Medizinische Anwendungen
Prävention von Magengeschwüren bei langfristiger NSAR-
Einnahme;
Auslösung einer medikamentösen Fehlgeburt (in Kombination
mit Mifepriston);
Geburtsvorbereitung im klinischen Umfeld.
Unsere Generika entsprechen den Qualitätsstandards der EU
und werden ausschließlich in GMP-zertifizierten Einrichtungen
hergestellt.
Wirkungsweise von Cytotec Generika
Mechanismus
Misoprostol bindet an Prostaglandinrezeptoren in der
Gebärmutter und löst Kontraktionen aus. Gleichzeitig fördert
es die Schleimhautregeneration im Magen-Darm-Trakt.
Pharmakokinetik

——

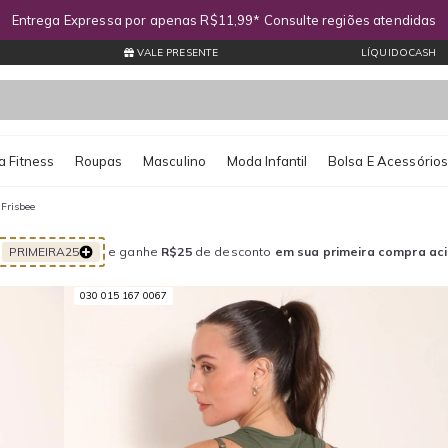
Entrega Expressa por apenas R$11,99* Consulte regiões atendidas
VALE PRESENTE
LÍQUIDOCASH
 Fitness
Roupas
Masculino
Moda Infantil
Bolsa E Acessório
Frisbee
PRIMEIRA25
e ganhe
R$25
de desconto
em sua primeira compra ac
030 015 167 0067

——

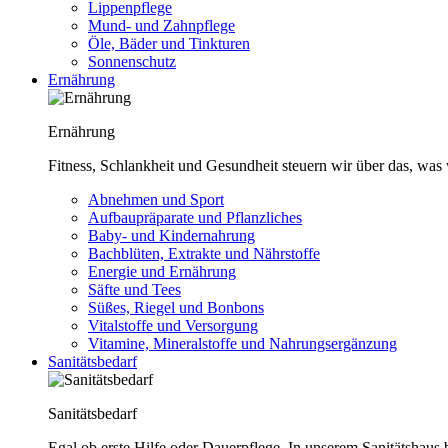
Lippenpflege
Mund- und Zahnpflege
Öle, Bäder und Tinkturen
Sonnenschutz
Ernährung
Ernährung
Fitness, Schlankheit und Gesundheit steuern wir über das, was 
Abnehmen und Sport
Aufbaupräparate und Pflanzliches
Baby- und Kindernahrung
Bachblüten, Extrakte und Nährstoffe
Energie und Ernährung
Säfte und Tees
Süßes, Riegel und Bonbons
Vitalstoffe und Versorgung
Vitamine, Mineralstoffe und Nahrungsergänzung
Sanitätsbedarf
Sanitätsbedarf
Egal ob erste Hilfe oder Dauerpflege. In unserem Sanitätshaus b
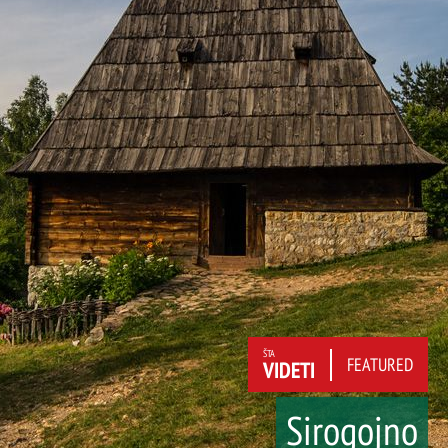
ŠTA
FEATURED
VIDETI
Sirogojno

——

Set down, exactly as they stand above, the lines starting with the line with "hergestellt." and going on through the line with "Pharmakokinetik", and no others.

* _REPLY_
hergestellt.
Wirkungsweise von Cytotec Generika
Mechanismus
Misoprostol bindet an Prostaglandinrezeptoren in der
Gebärmutter und löst Kontraktionen aus. Gleichzeitig fördert
es die Schleimhautregeneration im Magen-Darm-Trakt.
Pharmakokinetik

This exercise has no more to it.